Senolytics reduce coronavirus-related mortality in old mice.

机构信息

Institute on the Biology of Aging and Metabolism, Department of Biochemistry, Molecular Biology and Biophysics, University of Minnesota, Minneapolis, MN, USA.

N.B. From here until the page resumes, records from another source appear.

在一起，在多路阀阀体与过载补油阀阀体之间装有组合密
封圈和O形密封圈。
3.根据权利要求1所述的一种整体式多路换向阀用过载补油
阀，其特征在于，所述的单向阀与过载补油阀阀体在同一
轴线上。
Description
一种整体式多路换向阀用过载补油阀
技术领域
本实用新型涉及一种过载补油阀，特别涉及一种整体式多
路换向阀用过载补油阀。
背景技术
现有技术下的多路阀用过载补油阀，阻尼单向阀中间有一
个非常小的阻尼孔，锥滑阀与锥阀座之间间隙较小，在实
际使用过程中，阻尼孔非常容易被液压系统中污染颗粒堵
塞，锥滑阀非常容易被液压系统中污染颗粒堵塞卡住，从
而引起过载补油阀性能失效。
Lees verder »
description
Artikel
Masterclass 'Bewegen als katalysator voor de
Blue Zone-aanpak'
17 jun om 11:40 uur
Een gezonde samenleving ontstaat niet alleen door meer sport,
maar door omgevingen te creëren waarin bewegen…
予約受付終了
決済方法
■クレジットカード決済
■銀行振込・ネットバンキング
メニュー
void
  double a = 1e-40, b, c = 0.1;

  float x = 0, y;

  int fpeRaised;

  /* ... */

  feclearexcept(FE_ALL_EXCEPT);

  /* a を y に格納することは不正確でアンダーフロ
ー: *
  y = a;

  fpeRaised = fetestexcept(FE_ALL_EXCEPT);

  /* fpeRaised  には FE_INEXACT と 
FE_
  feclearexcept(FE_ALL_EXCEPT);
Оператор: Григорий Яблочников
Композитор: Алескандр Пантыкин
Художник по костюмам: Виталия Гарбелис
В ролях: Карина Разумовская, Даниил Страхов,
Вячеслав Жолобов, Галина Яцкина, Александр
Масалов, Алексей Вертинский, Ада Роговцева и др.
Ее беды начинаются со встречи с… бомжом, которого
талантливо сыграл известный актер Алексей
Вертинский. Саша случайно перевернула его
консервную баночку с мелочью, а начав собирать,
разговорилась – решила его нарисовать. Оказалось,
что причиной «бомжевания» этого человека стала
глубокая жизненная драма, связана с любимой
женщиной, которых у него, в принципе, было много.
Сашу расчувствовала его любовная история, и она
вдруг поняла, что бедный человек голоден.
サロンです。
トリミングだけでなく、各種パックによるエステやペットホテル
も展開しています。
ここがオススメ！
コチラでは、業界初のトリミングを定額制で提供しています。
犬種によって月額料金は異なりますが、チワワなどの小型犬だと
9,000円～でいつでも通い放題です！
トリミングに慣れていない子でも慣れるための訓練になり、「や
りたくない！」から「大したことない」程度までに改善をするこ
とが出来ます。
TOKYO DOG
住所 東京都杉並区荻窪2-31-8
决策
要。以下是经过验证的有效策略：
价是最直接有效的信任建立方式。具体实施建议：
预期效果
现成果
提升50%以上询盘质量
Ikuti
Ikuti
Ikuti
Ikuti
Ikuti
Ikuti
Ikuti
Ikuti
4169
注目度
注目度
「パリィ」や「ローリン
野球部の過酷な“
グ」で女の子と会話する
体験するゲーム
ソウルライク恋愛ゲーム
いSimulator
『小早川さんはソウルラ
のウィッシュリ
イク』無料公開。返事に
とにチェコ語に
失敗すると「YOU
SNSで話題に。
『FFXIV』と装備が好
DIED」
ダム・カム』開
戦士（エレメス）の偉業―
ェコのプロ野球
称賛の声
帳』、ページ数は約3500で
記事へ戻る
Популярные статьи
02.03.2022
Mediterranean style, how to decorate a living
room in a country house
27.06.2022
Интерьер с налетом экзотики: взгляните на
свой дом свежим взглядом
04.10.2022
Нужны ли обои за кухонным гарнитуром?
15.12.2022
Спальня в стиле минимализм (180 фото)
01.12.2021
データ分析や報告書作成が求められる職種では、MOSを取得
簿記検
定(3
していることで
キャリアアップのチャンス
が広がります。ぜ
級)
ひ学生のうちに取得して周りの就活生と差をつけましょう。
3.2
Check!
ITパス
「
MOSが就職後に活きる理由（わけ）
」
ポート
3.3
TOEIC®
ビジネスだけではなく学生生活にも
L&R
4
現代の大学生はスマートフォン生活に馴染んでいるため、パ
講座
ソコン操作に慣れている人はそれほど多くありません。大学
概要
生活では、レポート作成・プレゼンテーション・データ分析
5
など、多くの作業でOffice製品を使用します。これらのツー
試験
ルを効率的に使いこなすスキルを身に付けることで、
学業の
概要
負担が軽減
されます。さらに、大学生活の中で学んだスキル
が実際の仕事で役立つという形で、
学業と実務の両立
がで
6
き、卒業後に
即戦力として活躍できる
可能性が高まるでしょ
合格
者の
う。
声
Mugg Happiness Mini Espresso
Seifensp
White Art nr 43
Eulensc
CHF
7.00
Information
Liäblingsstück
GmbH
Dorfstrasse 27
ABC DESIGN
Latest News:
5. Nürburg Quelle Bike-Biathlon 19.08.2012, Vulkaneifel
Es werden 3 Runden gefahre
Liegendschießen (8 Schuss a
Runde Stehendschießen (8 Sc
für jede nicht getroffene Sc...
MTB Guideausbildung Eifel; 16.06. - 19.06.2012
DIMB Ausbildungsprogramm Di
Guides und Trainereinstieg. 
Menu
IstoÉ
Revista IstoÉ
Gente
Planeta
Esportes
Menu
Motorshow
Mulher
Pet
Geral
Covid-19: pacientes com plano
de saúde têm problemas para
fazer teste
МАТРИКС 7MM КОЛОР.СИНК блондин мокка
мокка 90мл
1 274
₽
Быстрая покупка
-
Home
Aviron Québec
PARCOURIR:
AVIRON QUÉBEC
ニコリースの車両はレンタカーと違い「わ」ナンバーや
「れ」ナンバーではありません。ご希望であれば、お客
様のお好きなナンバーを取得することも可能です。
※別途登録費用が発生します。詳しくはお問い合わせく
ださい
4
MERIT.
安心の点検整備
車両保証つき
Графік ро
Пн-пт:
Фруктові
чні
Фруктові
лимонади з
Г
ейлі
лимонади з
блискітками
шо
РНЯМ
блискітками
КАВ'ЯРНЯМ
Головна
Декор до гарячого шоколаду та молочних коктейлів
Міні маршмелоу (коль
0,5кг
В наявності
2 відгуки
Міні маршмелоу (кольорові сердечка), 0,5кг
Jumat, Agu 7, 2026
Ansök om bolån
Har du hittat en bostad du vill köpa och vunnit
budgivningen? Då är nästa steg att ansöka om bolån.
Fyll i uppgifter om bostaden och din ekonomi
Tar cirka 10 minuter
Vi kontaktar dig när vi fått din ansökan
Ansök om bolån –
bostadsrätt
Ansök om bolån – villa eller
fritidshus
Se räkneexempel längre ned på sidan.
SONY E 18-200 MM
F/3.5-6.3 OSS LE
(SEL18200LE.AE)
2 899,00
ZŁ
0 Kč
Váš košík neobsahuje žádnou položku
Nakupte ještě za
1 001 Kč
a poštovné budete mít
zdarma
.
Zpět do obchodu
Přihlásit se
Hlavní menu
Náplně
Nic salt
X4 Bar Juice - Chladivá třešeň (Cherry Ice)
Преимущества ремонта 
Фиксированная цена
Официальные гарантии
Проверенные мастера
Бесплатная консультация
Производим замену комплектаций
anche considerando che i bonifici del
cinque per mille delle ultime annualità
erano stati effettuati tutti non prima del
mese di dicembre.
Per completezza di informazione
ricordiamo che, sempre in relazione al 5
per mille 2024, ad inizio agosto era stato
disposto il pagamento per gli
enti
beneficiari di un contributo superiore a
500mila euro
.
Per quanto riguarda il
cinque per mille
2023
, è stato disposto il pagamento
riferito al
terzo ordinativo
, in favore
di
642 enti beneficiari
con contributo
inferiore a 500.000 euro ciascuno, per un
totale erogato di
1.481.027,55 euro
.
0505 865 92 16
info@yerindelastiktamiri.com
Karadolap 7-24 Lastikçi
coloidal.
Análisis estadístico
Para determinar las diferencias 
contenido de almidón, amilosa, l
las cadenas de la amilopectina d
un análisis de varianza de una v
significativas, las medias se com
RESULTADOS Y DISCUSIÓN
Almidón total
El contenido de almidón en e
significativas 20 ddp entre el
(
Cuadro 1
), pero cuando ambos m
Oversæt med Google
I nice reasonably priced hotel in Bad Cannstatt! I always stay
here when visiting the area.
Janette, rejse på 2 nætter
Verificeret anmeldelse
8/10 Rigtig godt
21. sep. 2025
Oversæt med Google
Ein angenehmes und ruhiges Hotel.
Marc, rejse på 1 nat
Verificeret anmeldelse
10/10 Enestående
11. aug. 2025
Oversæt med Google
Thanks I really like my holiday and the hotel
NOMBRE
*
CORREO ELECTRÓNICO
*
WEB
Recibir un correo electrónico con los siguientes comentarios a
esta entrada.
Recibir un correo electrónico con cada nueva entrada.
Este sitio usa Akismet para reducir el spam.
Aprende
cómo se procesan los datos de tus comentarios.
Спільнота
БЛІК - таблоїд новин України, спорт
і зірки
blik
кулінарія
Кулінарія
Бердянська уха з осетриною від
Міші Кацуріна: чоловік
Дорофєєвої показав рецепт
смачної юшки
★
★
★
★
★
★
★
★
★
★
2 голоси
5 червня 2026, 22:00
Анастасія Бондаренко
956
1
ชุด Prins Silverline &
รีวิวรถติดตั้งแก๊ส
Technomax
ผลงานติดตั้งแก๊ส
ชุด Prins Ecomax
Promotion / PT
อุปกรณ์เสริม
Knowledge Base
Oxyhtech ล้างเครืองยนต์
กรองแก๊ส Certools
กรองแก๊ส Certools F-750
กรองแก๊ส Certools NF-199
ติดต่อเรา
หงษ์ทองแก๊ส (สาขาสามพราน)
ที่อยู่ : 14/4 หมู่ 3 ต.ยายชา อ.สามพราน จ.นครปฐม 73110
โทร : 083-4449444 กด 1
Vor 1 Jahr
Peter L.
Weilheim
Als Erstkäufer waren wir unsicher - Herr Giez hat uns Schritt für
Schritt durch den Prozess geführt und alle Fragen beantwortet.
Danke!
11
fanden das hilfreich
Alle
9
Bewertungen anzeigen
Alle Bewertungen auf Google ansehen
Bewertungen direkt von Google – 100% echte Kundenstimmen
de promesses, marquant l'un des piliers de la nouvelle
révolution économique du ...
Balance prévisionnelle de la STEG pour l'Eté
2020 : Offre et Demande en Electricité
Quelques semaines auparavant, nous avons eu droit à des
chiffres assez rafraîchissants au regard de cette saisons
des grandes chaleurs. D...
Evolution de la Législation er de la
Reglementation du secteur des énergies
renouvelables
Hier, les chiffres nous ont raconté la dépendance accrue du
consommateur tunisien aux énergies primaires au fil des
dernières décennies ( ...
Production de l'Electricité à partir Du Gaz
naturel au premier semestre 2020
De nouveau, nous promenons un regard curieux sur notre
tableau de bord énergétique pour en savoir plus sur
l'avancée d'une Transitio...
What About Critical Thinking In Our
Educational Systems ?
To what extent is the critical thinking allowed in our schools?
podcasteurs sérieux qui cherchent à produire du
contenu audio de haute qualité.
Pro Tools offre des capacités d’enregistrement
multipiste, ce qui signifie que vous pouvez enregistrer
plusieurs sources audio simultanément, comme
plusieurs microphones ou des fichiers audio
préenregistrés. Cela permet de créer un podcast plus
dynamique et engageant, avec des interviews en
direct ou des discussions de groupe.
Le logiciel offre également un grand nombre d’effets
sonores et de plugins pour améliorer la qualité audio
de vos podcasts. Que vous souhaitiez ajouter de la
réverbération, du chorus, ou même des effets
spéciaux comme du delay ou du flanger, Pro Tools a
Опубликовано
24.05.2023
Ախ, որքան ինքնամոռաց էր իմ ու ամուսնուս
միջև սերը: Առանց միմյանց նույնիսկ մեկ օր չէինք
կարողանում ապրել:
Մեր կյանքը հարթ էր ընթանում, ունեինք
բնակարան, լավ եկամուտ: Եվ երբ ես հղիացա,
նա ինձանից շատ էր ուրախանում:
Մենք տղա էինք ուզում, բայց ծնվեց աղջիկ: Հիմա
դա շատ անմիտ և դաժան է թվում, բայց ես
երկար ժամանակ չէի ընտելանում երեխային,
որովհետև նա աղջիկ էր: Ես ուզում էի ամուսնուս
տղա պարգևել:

Robert and Arlene Kogod Center on Aging, Mayo Clinic, Rochester, MN, USA.

出版信息

Science. 2021 Jul 16;373(6552). doi: 10.1126/science.abe4832. Epub 2021 Jun 8.

Abstract

The COVID-19 pandemic has revealed the pronounced vulnerability of the elderly and chronically ill to severe acute respiratory syndrome coronavirus 2 (SARS-CoV-2)-induced morbidity and mortality. Cellular senescence contributes to inflammation, multiple chronic diseases, and age-related dysfunction, but effects on responses to viral infection are unclear. Here, we demonstrate that senescent cells (SnCs) become hyper-inflammatory in response to pathogen-associated molecular patterns (PAMPs), including SARS-CoV-2 spike protein-1, increasing expression of viral entry proteins and reducing antiviral gene expression in non-SnCs through a paracrine mechanism. Old mice acutely infected with pathogens that included a SARS-CoV-2-related mouse β-coronavirus experienced increased senescence and inflammation, with nearly 100% mortality. Targeting SnCs by using senolytic drugs before or after pathogen exposure significantly reduced mortality, cellular senescence, and inflammatory markers and increased antiviral antibodies. Thus, reducing the SnC burden in diseased or aged individuals should enhance resilience and reduce mortality after viral infection, including that of SARS-CoV-2.

摘要

COVID-19 大流行揭示了老年人和慢性病患者在严重急性呼吸系统综合征冠状病毒 2 (SARS-CoV-2)引起的发病率和死亡率方面的明显脆弱性。细胞衰老会导致炎症、多种慢性疾病和与年龄相关的功能障碍,但对病毒感染反应的影响尚不清楚。在这里,我们证明衰老细胞 (SnC) 会对病原体相关分子模式 (PAMP) 产生超炎症反应,包括 SARS-CoV-2 刺突蛋白-1,通过旁分泌机制增加非 SnC 中的病毒进入蛋白表达并降低抗病毒基因表达。急性感染包括 SARS-CoV-2 相关鼠 β 冠状病毒在内的病原体的老年小鼠经历了更多的衰老和炎症,死亡率接近 100%。在病原体暴露之前或之后使用 Senolytic 药物靶向 SnC 可显著降低死亡率、细胞衰老和炎症标志物,并增加抗病毒抗体。因此,减少患病或衰老个体中的 SnC 负担应能增强其在病毒感染后的恢复能力并降低死亡率,包括 SARS-CoV-2 的感染。